Entries provided START
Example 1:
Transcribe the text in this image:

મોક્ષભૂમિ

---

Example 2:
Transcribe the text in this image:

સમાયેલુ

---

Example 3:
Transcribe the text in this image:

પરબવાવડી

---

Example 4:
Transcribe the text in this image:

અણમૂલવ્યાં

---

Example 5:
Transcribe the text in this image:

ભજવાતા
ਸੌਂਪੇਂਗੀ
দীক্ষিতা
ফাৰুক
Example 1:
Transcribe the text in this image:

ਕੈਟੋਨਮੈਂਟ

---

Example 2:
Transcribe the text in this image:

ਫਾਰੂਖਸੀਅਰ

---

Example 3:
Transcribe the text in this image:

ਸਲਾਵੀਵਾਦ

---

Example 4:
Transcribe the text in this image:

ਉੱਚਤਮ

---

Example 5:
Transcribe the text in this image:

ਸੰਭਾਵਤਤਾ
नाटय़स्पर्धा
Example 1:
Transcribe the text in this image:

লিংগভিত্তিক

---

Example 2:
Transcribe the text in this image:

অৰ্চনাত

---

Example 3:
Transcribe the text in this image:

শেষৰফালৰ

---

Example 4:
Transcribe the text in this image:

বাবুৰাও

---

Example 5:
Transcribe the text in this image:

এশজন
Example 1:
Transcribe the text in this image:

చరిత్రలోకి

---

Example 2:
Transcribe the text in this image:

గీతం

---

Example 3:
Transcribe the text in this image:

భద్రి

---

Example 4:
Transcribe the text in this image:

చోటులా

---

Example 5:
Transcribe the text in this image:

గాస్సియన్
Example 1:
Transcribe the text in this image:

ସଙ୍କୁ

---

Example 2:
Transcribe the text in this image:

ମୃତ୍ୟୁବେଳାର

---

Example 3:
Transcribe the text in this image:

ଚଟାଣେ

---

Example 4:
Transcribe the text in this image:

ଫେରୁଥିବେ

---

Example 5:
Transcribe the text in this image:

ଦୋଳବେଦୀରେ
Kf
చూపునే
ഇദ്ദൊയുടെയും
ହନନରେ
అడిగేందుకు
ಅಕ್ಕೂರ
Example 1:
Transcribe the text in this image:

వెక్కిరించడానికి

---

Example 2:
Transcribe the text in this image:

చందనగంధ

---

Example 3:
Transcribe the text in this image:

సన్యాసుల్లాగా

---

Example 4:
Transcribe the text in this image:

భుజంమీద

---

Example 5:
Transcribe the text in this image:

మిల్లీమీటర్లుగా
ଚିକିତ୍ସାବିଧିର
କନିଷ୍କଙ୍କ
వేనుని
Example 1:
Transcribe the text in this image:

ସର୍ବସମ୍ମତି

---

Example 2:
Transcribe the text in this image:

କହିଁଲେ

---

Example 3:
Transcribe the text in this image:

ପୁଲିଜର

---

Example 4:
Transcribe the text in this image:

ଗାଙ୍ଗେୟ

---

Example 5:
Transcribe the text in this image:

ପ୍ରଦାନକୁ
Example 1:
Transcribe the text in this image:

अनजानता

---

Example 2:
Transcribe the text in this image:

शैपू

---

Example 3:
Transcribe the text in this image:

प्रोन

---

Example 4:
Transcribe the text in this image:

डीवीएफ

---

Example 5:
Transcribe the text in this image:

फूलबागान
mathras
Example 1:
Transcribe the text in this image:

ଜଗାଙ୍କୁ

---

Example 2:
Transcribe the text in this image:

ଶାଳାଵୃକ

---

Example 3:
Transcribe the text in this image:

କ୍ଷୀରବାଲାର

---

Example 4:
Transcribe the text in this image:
Entries provided END
▶ **Exercise directions**: Transcribe all of the data so that each line matches the source exactly.

▶ **Task output**:
Example 1:
Transcribe the text in this image:

મોક્ષભૂમિ

---

Example 2:
Transcribe the text in this image:

સમાયેલુ

---

Example 3:
Transcribe the text in this image:

પરબવાવડી

---

Example 4:
Transcribe the text in this image:

અણમૂલવ્યાં

---

Example 5:
Transcribe the text in this image:

ભજવાતા
ਸੌਂਪੇਂਗੀ
দীক্ষিতা
ফাৰুক
Example 1:
Transcribe the text in this image:

ਕੈਟੋਨਮੈਂਟ

---

Example 2:
Transcribe the text in this image:

ਫਾਰੂਖਸੀਅਰ

---

Example 3:
Transcribe the text in this image:

ਸਲਾਵੀਵਾਦ

---

Example 4:
Transcribe the text in this image:

ਉੱਚਤਮ

---

Example 5:
Transcribe the text in this image:

ਸੰਭਾਵਤਤਾ
नाटय़स्पर्धा
Example 1:
Transcribe the text in this image:

লিংগভিত্তিক

---

Example 2:
Transcribe the text in this image:

অৰ্চনাত

---

Example 3:
Transcribe the text in this image:

শেষৰফালৰ

---

Example 4:
Transcribe the text in this image:

বাবুৰাও

---

Example 5:
Transcribe the text in this image:

এশজন
Example 1:
Transcribe the text in this image:

చరిత్రలోకి

---

Example 2:
Transcribe the text in this image:

గీతం

---

Example 3:
Transcribe the text in this image:

భద్రి

---

Example 4:
Transcribe the text in this image:

చోటులా

---

Example 5:
Transcribe the text in this image:

గాస్సియన్
Example 1:
Transcribe the text in this image:

ସଙ୍କୁ

---

Example 2:
Transcribe the text in this image:

ମୃତ୍ୟୁବେଳାର

---

Example 3:
Transcribe the text in this image:

ଚଟାଣେ

---

Example 4:
Transcribe the text in this image:

ଫେରୁଥିବେ

---

Example 5:
Transcribe the text in this image:

ଦୋଳବେଦୀରେ
Kf
చూపునే
ഇദ്ദൊയുടെയും
ହନନରେ
అడిగేందుకు
ಅಕ್ಕೂರ
Example 1:
Transcribe the text in this image:

వెక్కిరించడానికి

---

Example 2:
Transcribe the text in this image:

చందనగంధ

---

Example 3:
Transcribe the text in this image:

సన్యాసుల్లాగా

---

Example 4:
Transcribe the text in this image:

భుజంమీద

---

Example 5:
Transcribe the text in this image:

మిల్లీమీటర్లుగా
ଚିକିତ୍ସାବିଧିର
କନିଷ୍କଙ୍କ
వేనుని
Example 1:
Transcribe the text in this image:

ସର୍ବସମ୍ମତି

---

Example 2:
Transcribe the text in this image:

କହିଁଲେ

---

Example 3:
Transcribe the text in this image:

ପୁଲିଜର

---

Example 4:
Transcribe the text in this image:

ଗାଙ୍ଗେୟ

---

Example 5:
Transcribe the text in this image:

ପ୍ରଦାନକୁ
Example 1:
Transcribe the text in this image:

अनजानता

---

Example 2:
Transcribe the text in this image:

शैपू

---

Example 3:
Transcribe the text in this image:

प्रोन

---

Example 4:
Transcribe the text in this image:

डीवीएफ

---

Example 5:
Transcribe the text in this image:

फूलबागान
mathras
Example 1:
Transcribe the text in this image:

ଜଗାଙ୍କୁ

---

Example 2:
Transcribe the text in this image:

ଶାଳାଵୃକ

---

Example 3:
Transcribe the text in this image:

କ୍ଷୀରବାଲାର

---

Example 4:
Transcribe the text in this image:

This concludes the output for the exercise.